→ HOW TO COMPLETE THIS TASK:
Transcribe word for word the lines below from the line with "X8831429Y-23169143D01*" through the line with "X9517143Y-23178667D01*", ends included.

*** PROVIDED ENTRIES Section Begins ***

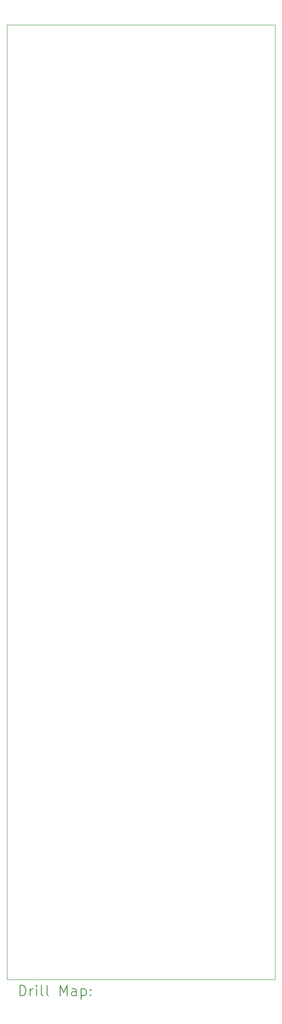
<source format=gbr>
%FSLAX45Y45*%
G04 Gerber Fmt 4.5, Leading zero omitted, Abs format (unit mm)*
G04 Created by KiCad (PCBNEW 6.0.5+dfsg-1~bpo11+1) date 2022-08-16 14:51:45*
%MOMM*%
%LPD*%
G01*
G04 APERTURE LIST*
%TA.AperFunction,Profile*%
%ADD10C,0.100000*%
%TD*%
%ADD11C,0.200000*%
G04 APERTURE END LIST*
D10*
X8255000Y-4445000D02*
X8255000Y-22987000D01*
X13462000Y-22987000D02*
X13462000Y-4445000D01*
X8255000Y-22987000D02*
X13462000Y-22987000D01*
X13462000Y-4445000D02*
X8255000Y-4445000D01*
D11*
X8507619Y-23302476D02*
X8507619Y-23102476D01*
X8555238Y-23102476D01*
X8583810Y-23112000D01*
X8602857Y-23131048D01*
X8612381Y-23150095D01*
X8621905Y-23188190D01*
X8621905Y-23216762D01*
X8612381Y-23254857D01*
X8602857Y-23273905D01*
X8583810Y-23292952D01*
X8555238Y-23302476D01*
X8507619Y-23302476D01*
X8707619Y-23302476D02*
X8707619Y-23169143D01*
X8707619Y-23207238D02*
X8717143Y-23188190D01*
X8726667Y-23178667D01*
X8745714Y-23169143D01*
X8764762Y-23169143D01*
X8831429Y-23302476D02*
X8831429Y-23169143D01*
X8831429Y-23102476D02*
X8821905Y-23112000D01*
X8831429Y-23121524D01*
X8840952Y-23112000D01*
X8831429Y-23102476D01*
X8831429Y-23121524D01*
X8955238Y-23302476D02*
X8936190Y-23292952D01*
X8926667Y-23273905D01*
X8926667Y-23102476D01*
X9060000Y-23302476D02*
X9040952Y-23292952D01*
X9031429Y-23273905D01*
X9031429Y-23102476D01*
X9288571Y-23302476D02*
X9288571Y-23102476D01*
X9355238Y-23245333D01*
X9421905Y-23102476D01*
X9421905Y-23302476D01*
X9602857Y-23302476D02*
X9602857Y-23197714D01*
X9593333Y-23178667D01*
X9574286Y-23169143D01*
X9536190Y-23169143D01*
X9517143Y-23178667D01*
X9602857Y-23292952D02*
X9583810Y-23302476D01*
X9536190Y-23302476D01*
X9517143Y-23292952D01*
X9507619Y-23273905D01*
X9507619Y-23254857D01*
X9517143Y-23235809D01*
X9536190Y-23226286D01*
X9583810Y-23226286D01*
X9602857Y-23216762D01*
X9698095Y-23169143D02*
X9698095Y-23369143D01*
X9698095Y-23178667D02*
X9717143Y-23169143D01*
X9755238Y-23169143D01*
X9774286Y-23178667D01*
X9783810Y-23188190D01*
X9793333Y-23207238D01*
X9793333Y-23264381D01*
X9783810Y-23283428D01*
X9774286Y-23292952D01*
X9755238Y-23302476D01*
X9717143Y-23302476D01*
X9698095Y-23292952D01*
X9879048Y-23283428D02*
X9888571Y-23292952D01*
X9879048Y-23302476D01*
X9869524Y-23292952D01*
X9879048Y-23283428D01*
X9879048Y-23302476D01*
X9879048Y-23178667D02*
X9888571Y-23188190D01*
X9879048Y-23197714D01*
X9869524Y-23188190D01*
X9879048Y-23178667D01*
X9879048Y-23197714D01*
M02*

</source>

*** PROVIDED ENTRIES Section Ends ***

→ OUTPUT OF THE EXERCISE:
X8831429Y-23169143D01*
X8831429Y-23102476D02*
X8821905Y-23112000D01*
X8831429Y-23121524D01*
X8840952Y-23112000D01*
X8831429Y-23102476D01*
X8831429Y-23121524D01*
X8955238Y-23302476D02*
X8936190Y-23292952D01*
X8926667Y-23273905D01*
X8926667Y-23102476D01*
X9060000Y-23302476D02*
X9040952Y-23292952D01*
X9031429Y-23273905D01*
X9031429Y-23102476D01*
X9288571Y-23302476D02*
X9288571Y-23102476D01*
X9355238Y-23245333D01*
X9421905Y-23102476D01*
X9421905Y-23302476D01*
X9602857Y-23302476D02*
X9602857Y-23197714D01*
X9593333Y-23178667D01*
X9574286Y-23169143D01*
X9536190Y-23169143D01*
X9517143Y-23178667D01*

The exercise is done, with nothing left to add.